- Task details -
Give the number of lines in the material below that hold "universe", and nothing besides.
(Input material Opens)
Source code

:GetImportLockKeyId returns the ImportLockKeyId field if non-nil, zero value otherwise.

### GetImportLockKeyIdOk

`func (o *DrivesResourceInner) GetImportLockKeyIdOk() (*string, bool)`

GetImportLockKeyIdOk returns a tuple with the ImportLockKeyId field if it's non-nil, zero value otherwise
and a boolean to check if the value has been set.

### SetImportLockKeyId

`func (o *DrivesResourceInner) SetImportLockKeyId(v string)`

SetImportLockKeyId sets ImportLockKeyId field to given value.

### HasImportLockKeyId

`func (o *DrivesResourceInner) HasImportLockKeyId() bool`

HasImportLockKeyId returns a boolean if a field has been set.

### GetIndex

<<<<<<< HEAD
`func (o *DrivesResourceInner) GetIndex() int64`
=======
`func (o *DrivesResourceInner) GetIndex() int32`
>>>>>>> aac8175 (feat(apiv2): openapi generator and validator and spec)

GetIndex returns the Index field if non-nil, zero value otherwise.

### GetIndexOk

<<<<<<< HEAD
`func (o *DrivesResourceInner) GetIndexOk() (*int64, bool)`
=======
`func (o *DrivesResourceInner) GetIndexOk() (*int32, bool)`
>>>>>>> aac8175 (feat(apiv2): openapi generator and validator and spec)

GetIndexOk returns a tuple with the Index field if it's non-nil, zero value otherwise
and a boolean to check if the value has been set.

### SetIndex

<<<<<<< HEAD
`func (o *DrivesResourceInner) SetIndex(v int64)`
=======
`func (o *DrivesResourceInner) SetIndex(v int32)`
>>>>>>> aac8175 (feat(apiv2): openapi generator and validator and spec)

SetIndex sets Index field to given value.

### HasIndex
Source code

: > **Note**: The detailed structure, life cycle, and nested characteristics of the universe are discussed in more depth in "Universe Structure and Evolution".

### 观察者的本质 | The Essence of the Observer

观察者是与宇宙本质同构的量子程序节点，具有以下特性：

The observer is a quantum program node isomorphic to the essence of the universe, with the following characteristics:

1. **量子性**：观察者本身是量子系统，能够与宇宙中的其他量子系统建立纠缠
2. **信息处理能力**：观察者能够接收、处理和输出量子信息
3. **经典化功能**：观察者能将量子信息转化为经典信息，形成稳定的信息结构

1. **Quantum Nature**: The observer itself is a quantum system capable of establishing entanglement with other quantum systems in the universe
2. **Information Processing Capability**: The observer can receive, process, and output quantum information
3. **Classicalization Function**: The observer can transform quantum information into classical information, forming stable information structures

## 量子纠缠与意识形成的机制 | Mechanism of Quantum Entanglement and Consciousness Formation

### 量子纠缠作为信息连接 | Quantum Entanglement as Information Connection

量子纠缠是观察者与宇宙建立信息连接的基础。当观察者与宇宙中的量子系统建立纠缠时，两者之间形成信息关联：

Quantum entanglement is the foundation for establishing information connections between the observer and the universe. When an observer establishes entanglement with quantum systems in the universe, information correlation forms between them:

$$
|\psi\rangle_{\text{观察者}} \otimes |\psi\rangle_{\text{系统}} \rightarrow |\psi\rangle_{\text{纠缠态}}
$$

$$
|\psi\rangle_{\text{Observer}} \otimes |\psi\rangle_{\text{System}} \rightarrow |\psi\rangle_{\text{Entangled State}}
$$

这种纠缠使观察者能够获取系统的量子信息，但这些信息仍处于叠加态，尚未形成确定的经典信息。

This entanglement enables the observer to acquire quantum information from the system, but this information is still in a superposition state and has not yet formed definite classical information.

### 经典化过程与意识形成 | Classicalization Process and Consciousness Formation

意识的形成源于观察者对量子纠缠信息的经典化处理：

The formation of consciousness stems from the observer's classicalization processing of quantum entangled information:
(Input material Closes)
- Solution -
4